Outdated JavaScript Framework Can Be Used to Take Your App Offline

Your application uses AngularJS 1.8.3, an outdated JavaScript framework that contains a known security flaw (CVE-2024-21490). An attacker can send a specially crafted request that causes your app to freeze or crash — making it unavailable to your customers. Importantly, AngularJS reached its official end of life in December 2021 and will never receive a patch for this issue.

Business Impact And Actions

high urgency

Business Impact

If exploited, this vulnerability can make your web application completely unresponsive, resulting in service downtime for your customers. Downtime directly affects revenue, customer trust, and — depending on your industry — may trigger SLA breaches or compliance concerns. Because no official patch exists for AngularJS, the risk will persist until the framework is replaced.

What To Do

  1. Ask your development team to assess how much of your application relies on AngularJS — this will determine the scope of the migration effort.
  2. Plan a migration away from AngularJS to a modern, actively maintained framework (such as Angular, React, or Vue). This is the only permanent fix.
  3. As a short-term measure, ask your developer to add input length limits on any form fields or URL inputs that feed into image-related components, to reduce the chance of a successful attack.
  4. If a full migration is not immediately feasible, ask your developer to evaluate commercial long-term support options for AngularJS (e.g., HeroDevs NES) that provide security patches for EOL versions.

AngularJS 1.x ReDoS via ng-srcset Directive (CVE-2024-21490)

high severity

Vulnerability Explanation

The AngularJS `ng-srcset` directive uses a regular expression to split its attribute value into individual image source URLs. This regex is susceptible to catastrophic backtracking when given a large, carefully crafted input string — for example, a long sequence of URLs separated by many spaces and commas. The JavaScript regex engine must explore an exponentially growing number of matching paths, causing CPU to spike and the browser tab or Node.js server thread to hang. The attack requires no authentication and no user interaction: any endpoint that renders attacker-controlled content inside an `ng-srcset` attribute is a viable attack surface.

Root Cause

The root cause is an inefficiently designed regular expression in AngularJS's `ng-srcset` directive handler that does not account for worst-case backtracking complexity. Because AngularJS reached end of life on December 31, 2021, no official patch has been or will be issued for this flaw.

Technical Impact

An unauthenticated remote attacker can trigger a Denial of Service (DoS) by supplying a crafted `ng-srcset` value. This causes the application to become unresponsive — either hanging the browser tab (client-side rendering) or spiking CPU on the server (server-side rendering / Node.js). Availability is fully impacted; confidentiality and integrity are not affected.

|---|

- Task requirements
1. Answer these questions from the AngularJS advisory:
(a) Which version of AngularJS does the application use?
(b) Which three modern frameworks are named as migration targets?
(c) On what exact date did AngularJS reach end of life?
2. How would you say this sentence from the AngularJS advisory in Spanish: "Availability is fully impacted; confidentiality and integrity are not affected."

- Dataset extract
|---|

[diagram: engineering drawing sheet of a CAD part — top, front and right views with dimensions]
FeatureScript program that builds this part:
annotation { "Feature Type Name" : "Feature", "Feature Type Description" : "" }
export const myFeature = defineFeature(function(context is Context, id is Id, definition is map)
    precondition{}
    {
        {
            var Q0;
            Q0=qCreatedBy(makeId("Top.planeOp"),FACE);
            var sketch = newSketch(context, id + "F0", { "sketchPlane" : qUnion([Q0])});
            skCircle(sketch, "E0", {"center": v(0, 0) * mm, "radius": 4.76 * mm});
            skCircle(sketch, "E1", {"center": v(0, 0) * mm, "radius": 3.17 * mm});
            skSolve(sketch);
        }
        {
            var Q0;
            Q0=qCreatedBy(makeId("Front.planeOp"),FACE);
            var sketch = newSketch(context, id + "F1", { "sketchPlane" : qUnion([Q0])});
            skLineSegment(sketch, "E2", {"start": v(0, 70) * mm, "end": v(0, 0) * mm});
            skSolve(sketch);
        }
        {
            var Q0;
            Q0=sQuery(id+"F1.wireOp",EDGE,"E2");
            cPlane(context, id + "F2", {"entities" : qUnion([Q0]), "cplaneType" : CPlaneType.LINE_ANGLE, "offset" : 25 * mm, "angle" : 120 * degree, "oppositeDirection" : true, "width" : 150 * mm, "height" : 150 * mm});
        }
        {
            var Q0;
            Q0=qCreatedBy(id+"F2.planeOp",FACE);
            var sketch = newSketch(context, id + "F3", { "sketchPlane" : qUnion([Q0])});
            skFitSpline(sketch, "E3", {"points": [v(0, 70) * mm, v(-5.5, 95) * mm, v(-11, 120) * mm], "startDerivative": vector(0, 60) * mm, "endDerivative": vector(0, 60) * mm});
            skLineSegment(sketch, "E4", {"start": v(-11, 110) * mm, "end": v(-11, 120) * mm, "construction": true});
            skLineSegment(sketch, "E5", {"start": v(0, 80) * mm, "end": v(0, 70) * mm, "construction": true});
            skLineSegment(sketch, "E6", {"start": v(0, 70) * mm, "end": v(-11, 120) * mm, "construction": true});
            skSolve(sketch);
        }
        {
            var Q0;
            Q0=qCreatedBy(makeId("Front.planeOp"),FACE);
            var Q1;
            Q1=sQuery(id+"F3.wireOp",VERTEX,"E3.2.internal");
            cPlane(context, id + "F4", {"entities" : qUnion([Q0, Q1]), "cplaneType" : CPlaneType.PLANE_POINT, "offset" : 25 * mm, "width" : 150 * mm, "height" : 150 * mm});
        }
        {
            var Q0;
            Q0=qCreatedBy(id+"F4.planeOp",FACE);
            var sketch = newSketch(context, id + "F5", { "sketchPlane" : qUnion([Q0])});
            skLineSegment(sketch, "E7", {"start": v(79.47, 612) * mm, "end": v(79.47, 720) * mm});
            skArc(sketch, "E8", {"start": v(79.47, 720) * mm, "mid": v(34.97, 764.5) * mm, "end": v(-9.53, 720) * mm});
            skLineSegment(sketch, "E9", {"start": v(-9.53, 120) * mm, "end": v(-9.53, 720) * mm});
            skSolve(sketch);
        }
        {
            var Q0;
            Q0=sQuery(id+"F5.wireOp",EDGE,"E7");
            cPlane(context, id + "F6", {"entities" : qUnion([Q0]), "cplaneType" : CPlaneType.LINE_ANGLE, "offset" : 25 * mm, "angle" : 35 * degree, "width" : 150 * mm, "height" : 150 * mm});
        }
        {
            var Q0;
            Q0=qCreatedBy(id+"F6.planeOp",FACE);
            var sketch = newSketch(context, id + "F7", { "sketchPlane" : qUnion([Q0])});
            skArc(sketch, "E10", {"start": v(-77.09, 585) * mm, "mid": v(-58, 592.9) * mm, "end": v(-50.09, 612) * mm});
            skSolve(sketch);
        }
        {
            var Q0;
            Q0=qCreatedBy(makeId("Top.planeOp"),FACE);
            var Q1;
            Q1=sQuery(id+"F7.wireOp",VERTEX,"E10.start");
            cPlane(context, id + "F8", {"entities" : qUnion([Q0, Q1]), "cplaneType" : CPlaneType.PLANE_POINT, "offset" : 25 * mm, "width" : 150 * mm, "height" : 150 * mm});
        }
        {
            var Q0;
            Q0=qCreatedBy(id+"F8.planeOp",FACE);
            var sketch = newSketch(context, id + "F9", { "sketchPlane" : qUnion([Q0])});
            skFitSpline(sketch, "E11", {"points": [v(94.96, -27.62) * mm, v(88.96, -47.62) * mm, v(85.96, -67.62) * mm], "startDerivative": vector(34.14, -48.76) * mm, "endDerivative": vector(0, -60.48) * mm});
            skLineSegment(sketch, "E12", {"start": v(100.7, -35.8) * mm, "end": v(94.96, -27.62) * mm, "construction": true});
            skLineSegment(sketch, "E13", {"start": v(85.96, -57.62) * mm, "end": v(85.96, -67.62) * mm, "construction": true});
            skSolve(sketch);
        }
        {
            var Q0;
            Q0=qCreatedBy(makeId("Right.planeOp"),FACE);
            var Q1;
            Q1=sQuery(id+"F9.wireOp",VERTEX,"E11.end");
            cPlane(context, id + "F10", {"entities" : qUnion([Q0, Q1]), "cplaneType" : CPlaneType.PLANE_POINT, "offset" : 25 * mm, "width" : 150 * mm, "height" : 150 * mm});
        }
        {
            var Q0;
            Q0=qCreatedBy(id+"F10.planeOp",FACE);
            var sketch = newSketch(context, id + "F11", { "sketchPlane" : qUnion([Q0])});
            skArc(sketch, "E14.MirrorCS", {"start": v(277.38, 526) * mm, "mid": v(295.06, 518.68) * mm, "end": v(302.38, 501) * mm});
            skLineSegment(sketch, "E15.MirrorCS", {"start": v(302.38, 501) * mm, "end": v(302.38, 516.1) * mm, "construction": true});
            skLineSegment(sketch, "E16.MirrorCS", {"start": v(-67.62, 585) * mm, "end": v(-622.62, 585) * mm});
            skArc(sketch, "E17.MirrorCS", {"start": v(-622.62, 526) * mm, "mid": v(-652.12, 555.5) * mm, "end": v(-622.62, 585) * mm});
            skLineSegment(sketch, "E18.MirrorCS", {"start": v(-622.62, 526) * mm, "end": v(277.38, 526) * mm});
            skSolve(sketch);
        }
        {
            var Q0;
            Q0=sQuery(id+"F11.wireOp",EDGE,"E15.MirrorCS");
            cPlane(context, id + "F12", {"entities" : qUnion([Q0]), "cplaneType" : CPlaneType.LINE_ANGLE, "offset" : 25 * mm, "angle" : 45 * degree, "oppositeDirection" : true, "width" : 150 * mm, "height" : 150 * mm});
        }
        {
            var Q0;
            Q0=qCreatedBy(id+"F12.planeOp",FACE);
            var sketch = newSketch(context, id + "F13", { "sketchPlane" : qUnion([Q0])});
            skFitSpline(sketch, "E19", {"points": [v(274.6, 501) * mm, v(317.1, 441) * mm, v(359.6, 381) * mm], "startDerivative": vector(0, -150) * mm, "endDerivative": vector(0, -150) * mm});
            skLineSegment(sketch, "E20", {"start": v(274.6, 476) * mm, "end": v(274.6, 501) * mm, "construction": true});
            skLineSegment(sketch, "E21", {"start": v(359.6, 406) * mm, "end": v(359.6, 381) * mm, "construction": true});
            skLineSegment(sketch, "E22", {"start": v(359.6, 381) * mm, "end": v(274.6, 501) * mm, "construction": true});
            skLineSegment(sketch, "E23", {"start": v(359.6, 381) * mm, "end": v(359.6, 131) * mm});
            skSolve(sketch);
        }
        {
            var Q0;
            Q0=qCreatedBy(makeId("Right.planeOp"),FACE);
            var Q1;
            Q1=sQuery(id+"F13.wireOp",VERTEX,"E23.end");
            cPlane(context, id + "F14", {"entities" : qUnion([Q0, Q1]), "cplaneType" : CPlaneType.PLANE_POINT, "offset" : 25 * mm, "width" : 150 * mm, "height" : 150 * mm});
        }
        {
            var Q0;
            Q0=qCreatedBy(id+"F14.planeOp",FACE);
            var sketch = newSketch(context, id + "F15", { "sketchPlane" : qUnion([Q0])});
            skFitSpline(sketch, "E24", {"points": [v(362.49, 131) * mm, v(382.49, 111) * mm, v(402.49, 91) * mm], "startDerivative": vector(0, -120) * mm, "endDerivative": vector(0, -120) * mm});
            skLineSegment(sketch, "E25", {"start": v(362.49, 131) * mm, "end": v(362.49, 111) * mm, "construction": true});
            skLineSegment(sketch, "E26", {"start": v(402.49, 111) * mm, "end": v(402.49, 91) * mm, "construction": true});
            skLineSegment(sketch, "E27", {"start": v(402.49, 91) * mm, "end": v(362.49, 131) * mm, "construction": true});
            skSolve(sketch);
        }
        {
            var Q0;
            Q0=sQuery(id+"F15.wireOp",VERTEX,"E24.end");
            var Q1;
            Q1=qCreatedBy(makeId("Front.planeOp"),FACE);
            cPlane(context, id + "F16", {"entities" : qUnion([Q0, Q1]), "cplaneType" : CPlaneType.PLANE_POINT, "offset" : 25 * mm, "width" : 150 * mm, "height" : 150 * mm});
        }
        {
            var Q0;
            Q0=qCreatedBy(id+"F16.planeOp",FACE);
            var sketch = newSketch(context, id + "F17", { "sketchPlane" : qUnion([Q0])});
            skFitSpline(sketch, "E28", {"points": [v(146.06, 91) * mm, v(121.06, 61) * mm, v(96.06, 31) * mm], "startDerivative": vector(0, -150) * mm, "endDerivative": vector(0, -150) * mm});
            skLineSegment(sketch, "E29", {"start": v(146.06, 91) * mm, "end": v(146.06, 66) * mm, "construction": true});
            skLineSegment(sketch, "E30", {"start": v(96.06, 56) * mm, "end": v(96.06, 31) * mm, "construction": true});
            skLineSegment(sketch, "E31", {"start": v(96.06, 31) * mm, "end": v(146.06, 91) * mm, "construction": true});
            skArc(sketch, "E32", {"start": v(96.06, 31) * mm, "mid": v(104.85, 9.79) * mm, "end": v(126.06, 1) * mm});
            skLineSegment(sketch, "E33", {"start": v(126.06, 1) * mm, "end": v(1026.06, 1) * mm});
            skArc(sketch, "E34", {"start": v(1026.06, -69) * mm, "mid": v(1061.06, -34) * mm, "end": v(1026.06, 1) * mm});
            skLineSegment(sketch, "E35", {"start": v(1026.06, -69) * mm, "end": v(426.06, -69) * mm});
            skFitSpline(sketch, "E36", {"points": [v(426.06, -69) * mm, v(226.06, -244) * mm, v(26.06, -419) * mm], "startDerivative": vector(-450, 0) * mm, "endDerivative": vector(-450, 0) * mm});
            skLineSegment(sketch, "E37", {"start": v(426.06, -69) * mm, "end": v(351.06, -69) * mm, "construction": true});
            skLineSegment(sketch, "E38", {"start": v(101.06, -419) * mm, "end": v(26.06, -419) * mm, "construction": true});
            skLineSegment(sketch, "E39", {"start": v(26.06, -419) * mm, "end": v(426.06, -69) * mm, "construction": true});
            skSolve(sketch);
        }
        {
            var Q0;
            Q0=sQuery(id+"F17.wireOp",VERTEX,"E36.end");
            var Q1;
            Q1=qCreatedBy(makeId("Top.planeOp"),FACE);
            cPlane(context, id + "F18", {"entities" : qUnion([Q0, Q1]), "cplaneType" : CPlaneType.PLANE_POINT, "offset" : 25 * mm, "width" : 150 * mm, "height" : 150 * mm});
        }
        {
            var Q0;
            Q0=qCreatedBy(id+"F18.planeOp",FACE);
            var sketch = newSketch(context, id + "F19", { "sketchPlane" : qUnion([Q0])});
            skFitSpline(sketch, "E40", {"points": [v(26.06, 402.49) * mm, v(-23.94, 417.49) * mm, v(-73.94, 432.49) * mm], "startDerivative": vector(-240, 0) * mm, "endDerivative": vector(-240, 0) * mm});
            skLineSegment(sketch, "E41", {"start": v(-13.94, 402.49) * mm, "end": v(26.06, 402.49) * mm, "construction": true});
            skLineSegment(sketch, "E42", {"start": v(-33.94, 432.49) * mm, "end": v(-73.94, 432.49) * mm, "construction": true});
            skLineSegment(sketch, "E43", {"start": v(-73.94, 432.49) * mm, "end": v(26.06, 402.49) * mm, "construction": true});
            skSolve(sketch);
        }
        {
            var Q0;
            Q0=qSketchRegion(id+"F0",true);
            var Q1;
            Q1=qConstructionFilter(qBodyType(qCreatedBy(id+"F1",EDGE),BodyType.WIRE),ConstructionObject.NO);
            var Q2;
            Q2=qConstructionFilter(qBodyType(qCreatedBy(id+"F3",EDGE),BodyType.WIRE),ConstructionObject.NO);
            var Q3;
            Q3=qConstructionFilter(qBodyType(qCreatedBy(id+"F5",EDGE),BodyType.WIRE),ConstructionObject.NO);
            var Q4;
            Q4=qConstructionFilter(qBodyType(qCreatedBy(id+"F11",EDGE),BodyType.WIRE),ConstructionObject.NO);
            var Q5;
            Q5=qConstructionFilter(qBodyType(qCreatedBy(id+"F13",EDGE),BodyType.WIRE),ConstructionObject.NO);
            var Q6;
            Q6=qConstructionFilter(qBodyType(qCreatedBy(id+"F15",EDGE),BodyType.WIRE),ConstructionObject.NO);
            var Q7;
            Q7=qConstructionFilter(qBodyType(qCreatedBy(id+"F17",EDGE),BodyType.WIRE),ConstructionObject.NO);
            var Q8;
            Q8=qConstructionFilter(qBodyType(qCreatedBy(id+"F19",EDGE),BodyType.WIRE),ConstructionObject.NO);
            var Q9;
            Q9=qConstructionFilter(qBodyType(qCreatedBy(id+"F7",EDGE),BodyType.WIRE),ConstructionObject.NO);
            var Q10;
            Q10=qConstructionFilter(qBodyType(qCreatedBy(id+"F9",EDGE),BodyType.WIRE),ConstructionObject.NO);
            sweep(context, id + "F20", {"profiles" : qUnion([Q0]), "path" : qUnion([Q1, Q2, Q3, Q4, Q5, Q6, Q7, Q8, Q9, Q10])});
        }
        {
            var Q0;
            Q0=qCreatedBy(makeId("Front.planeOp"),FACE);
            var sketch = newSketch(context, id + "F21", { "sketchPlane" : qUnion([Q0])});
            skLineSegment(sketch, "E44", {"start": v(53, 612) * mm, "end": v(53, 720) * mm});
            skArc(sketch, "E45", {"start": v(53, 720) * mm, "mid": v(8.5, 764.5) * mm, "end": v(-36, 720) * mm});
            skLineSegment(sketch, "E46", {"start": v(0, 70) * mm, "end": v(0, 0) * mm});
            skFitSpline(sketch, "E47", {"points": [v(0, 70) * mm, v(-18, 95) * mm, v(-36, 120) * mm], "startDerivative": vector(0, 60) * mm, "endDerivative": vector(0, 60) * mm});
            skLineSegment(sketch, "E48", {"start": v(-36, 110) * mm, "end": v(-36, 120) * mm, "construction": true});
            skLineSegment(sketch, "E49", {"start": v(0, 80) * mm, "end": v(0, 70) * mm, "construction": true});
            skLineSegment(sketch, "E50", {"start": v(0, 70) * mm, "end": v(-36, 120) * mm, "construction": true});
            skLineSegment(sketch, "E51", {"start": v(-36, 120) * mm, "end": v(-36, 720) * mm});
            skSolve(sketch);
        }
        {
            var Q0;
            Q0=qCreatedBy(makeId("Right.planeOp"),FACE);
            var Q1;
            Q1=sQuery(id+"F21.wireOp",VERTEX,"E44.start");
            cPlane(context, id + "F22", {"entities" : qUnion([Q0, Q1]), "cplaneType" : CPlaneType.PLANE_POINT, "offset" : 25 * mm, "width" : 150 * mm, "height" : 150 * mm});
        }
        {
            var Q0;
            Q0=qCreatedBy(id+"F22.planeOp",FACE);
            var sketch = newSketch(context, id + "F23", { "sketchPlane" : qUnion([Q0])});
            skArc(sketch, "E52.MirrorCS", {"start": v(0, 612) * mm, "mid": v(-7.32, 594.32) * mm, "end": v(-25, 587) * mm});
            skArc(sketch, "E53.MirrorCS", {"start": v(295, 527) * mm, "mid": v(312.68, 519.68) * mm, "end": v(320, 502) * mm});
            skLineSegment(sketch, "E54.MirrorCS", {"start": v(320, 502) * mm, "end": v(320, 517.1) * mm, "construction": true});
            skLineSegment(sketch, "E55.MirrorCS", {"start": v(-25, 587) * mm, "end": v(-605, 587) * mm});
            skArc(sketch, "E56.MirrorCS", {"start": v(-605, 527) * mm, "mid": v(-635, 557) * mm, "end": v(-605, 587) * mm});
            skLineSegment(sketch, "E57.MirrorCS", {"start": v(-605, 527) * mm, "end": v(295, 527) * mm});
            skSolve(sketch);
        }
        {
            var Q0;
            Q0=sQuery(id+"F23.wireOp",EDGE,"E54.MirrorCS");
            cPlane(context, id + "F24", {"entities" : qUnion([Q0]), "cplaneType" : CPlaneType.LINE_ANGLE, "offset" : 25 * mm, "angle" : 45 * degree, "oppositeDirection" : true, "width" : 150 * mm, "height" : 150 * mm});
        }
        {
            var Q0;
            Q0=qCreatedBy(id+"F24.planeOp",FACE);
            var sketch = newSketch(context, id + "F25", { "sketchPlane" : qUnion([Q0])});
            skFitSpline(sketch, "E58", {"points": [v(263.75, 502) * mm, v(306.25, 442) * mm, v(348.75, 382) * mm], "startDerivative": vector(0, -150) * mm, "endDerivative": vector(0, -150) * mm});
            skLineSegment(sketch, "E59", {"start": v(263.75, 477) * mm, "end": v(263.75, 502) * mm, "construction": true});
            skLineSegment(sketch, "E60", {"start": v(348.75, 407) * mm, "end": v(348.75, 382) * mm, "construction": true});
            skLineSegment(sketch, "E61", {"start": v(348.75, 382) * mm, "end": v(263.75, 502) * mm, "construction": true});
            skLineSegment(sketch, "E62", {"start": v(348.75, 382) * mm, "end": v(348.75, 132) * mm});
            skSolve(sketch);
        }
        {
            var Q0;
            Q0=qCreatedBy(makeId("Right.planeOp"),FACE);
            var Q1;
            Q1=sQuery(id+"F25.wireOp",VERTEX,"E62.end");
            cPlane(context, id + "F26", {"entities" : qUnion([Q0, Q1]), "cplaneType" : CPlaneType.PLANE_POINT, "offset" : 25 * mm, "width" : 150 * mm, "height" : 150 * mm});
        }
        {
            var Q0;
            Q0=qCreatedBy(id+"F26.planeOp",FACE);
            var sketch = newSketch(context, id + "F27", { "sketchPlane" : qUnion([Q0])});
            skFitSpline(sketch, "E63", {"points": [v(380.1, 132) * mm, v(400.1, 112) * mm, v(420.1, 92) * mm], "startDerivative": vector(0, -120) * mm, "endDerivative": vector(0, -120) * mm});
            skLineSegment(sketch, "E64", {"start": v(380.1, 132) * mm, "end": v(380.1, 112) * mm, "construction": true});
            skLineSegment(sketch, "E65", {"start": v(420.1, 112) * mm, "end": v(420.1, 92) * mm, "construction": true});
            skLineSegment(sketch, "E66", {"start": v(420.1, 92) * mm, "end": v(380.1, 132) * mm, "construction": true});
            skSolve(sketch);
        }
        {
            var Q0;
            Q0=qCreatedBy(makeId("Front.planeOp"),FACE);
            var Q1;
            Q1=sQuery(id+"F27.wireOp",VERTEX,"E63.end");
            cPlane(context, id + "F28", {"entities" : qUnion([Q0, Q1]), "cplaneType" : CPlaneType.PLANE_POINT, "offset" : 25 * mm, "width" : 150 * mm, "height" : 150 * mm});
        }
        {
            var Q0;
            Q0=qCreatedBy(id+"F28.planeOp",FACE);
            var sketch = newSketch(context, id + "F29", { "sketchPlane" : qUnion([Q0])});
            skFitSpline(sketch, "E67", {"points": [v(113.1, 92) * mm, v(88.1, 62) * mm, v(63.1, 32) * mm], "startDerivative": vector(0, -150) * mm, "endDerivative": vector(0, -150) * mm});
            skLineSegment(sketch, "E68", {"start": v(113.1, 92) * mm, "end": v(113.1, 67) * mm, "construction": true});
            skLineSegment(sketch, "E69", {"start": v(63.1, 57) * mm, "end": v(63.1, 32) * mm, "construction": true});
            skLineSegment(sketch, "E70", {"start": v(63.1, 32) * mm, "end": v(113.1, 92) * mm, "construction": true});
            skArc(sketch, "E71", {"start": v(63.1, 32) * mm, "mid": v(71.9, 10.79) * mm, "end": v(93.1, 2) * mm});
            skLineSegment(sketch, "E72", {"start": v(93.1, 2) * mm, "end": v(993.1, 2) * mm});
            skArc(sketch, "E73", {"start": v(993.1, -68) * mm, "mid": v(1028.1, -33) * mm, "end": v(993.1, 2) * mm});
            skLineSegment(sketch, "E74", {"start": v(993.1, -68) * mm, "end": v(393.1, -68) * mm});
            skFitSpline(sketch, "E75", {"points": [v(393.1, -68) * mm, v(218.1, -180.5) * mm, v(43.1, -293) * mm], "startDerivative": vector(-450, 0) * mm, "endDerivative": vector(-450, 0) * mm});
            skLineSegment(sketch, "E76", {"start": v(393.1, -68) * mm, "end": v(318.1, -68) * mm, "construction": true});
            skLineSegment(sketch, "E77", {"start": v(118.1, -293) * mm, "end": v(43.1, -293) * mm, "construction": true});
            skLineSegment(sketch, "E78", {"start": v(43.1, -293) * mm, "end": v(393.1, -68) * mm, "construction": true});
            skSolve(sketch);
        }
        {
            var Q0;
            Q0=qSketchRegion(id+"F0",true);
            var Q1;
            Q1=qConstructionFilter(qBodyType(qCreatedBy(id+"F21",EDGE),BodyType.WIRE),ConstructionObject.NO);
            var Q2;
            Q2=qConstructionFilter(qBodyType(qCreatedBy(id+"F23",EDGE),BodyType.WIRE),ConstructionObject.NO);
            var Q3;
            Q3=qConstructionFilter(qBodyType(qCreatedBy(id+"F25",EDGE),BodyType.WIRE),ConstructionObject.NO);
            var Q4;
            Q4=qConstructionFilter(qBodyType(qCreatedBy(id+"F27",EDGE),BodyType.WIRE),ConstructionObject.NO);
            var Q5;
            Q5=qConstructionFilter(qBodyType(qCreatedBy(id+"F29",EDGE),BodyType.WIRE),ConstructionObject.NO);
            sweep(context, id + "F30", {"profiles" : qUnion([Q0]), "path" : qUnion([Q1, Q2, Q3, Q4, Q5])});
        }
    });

|---|

- Answers for each item
1.
(a) AngularJS 1.8.3
(b) Angular, React, and Vue
(c) December 31, 2021

2. La disponibilidad se ve totalmente afectada; la confidencialidad y la integridad no se ven afectadas.